------ Material for this exercise
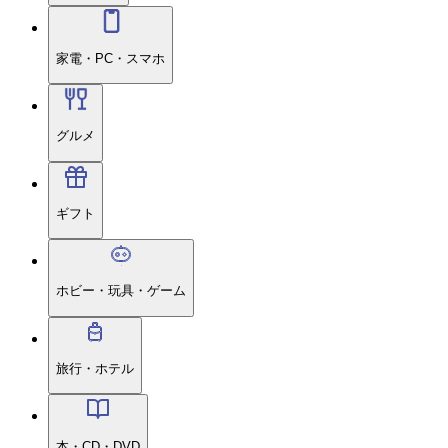
家電・PC・スマホ
グルメ
ギフト
ホビー・玩具・ゲーム
旅行・ホテル
本・CD・DVD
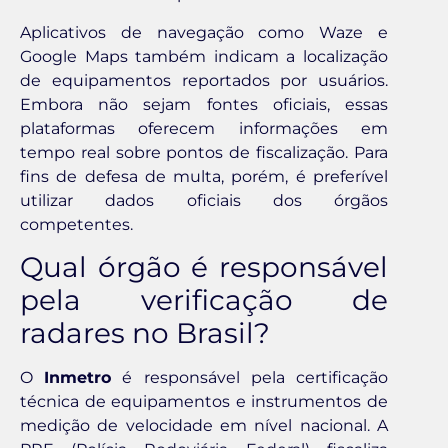
Aplicativos de navegação como Waze e
Google Maps também indicam a localização
de equipamentos reportados por usuários.
Embora não sejam fontes oficiais, essas
plataformas oferecem informações em
tempo real sobre pontos de fiscalização. Para
fins de defesa de multa, porém, é preferível
utilizar dados oficiais dos órgãos
competentes.
Qual órgão é responsável
pela verificação de
radares no Brasil?
O
Inmetro
é responsável pela certificação
técnica de equipamentos e instrumentos de
medição de velocidade em nível nacional. A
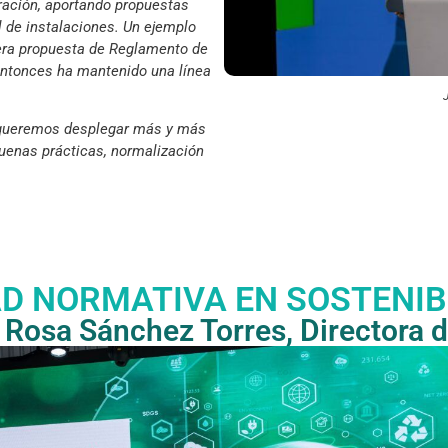
tración, aportando propuestas
l de instalaciones. Un ejemplo
mera propuesta de Reglamento de
ntonces ha mantenido una línea
J
Si queremos desplegar más y más
buenas prácticas, normalización
D NORMATIVA EN SOSTENIBI
 Rosa Sánchez Torres, Directora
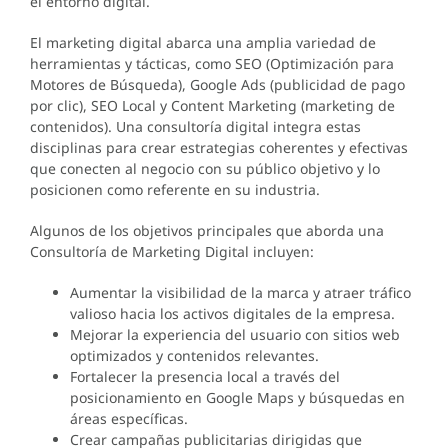
el entorno digital.
El marketing digital abarca una amplia variedad de
herramientas y tácticas, como SEO (Optimización para
Motores de Búsqueda), Google Ads (publicidad de pago
por clic), SEO Local y Content Marketing (marketing de
contenidos). Una consultoría digital integra estas
disciplinas para crear estrategias coherentes y efectivas
que conecten al negocio con su público objetivo y lo
posicionen como referente en su industria.
Algunos de los objetivos principales que aborda una
Consultoría de Marketing Digital incluyen:
Aumentar la visibilidad de la marca y atraer tráfico
valioso hacia los activos digitales de la empresa.
Mejorar la experiencia del usuario con sitios web
optimizados y contenidos relevantes.
Fortalecer la presencia local a través del
posicionamiento en Google Maps y búsquedas en
áreas específicas.
Crear campañas publicitarias dirigidas que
------------
▸ **What to produce**
Above are records; count the lines among them that include the word "pela", and give only the number.

▸ **Solved problem**
2